Hürriyet gazetesi Ankara Temsilcisi Hande Fırat, ABD ile yaşanan  "açıklama krizi"ni değerlendirdi. Fırat, Amerika ile Türkiye'nin arasında bir güven krizi olduğunundan bahsederek, 4 nedenini sıraladı. 

Cumhurbaşkanı Tayyip Erdoğan ve ABD Başkanı Donald Trump,Türk Silahlı Kuvvetleri'nin (TSK) Suriye'nin kuzeybatısında bulunan Afrin'e yönelik düzenlediği "Zeytin Dalı" harekâtına ilişkin olarak önceki gün (24 Ocak 2017) bir görüşme gerçekleştirmişti. Ancak görüşme sonrası Türkiye ve ABD kanadından iki farklı açıklama yapılmıştı.

Cumhurbaşkanlığı kaynaklarından yapılan son açıklamada "ABD tarafının yazılı açıklaması görüşmenin içeriğini tam olarak yansıtmıyor" ifadesi kullanılmıştı.

Fırat'ın Hürriyet'te yer alan kulis haberi şöyle:

ABD Başkanı Donald Trump ve Cumhurbaşkanı Tayyip Erdoğan’ın önceki akşamki telefon görüşmesi yaklaşık 25 dakika sürdü ama tartışması bitmedi. Bitmedi, çünkü Ankara’ya göre Amerikan yönetimi son dönemde sık kullandığı bir yönteme yine başvurdu; görüşmenin içeriğini açıklamada farklı yansıttı. Tıpkı vize krizinin çözüldüğünü duyuran açıklamada, “Türkiye garanti verdi” ifadesini kullanması gibi... Görüşmenin ardından Ankara’da dile getirilen tek sorun bu değil.

Erdoğan–Trump arasındaki son görüşme 24 Kasım 2017 tarihindeydi. O görüşmede Trump, “YPG’ye silah verilmemesi konusunda talimat verdiğini” söylemişti. Sonrasında Türkiyesomut bir adım görmedi. O görüşmeden kısa süre sonra iki ismin tekrar konuşması bekleniyordu ama bu sefer de araya Kudüs krizi girdi. Afrin harekâtından dört gün önce Cumhurbaşkanı Erdoğan, Trump’a mesajını basın üzerinden verdi. TBMM’de gazetecilere yaptığı açıklamada Erdoğan, “Kendisini şu anda aramayı düşünmüyorum.
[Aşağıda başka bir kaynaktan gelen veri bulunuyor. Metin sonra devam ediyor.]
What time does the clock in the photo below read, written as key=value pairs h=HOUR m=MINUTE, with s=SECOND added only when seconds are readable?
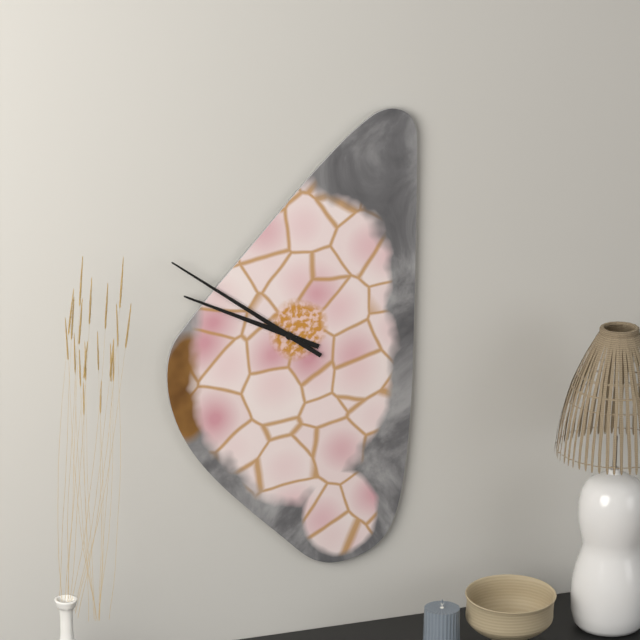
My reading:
h=9 m=51
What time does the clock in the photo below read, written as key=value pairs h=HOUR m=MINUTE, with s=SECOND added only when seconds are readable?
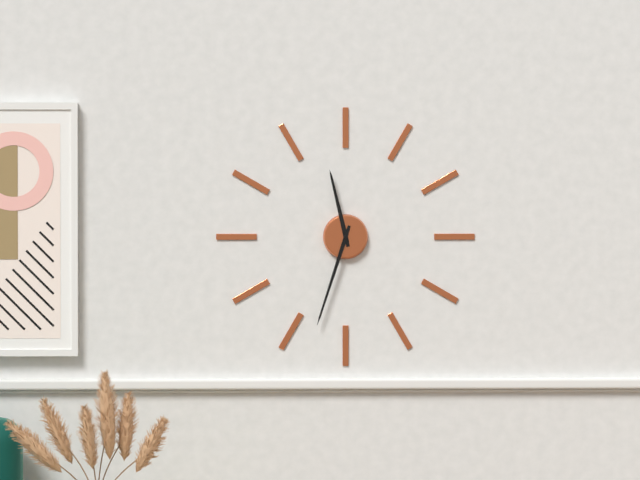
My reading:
h=11 m=33
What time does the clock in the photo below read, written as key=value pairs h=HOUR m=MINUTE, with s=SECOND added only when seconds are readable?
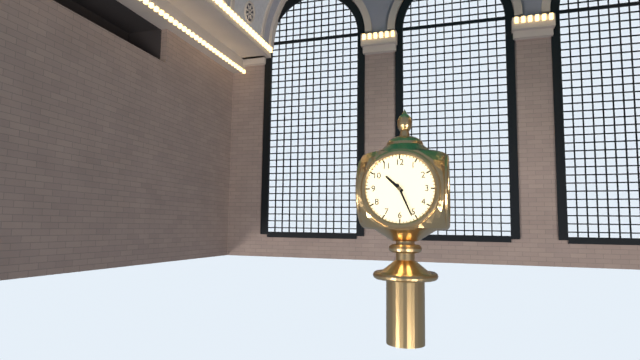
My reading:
h=10 m=26
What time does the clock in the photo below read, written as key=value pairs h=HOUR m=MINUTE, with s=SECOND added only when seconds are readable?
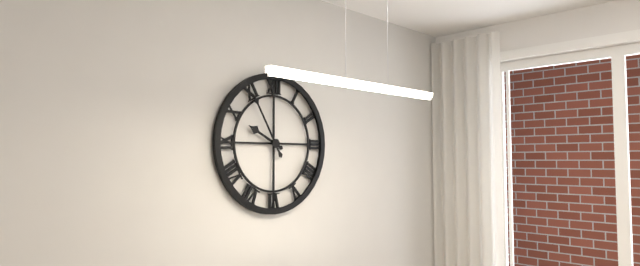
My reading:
h=9 m=55
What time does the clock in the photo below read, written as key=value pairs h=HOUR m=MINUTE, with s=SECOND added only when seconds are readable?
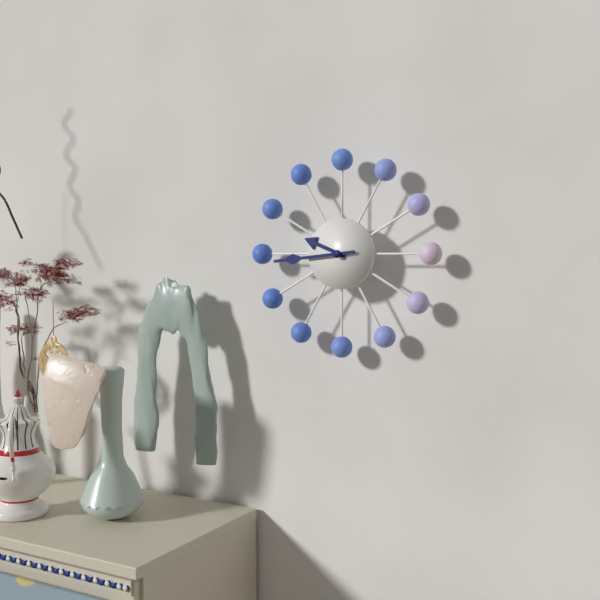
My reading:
h=9 m=44
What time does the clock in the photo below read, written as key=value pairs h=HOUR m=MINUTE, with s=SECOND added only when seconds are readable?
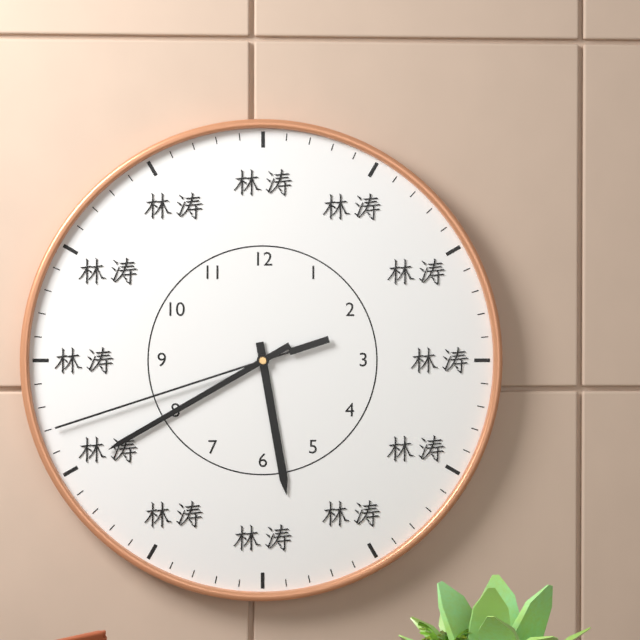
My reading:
h=5 m=40 s=42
O bana dönecekti, o bana dönmediği sürece ben ona dönmem” dedi. Afrin harekâtından hemen sonra önce Amerika’dan açıklamalar geldi, sonrasında da Trump’ın görüşme talebi.

Amerika güven vermiyor

Ankara’daki kaynaklar, Cumhurbaşkanı Erdoğan ve ABD Başkanı Trump görüşmesinden beklentinin çok yüksek olmaması gerektiğine dikkat çekiyorlar. Bunun birkaç sebebi var. Kaynaklar bu başlıkları şöyle sıralıyorlar:

1- ABD’nin başkan düzeyinde yaptığı açıklamalar ya boşa düşüyor ya da arazide karşılığını bulmuyor.

2- ABD yönetiminden gelen farklı açıklamalar kafa karıştırıyor. Çünkü hâlâ ABD’nin YPG terör örgütü ile bundan sonraki ilişkisinin olası boyutu bilinmiyor ve öngörülemiyor.

3- Terör örgütü arazide ABD askerinin harekât ve lojistik desteğini zaten almış durumda.

4- ABD zamanında verdiği sözleri tutmadı.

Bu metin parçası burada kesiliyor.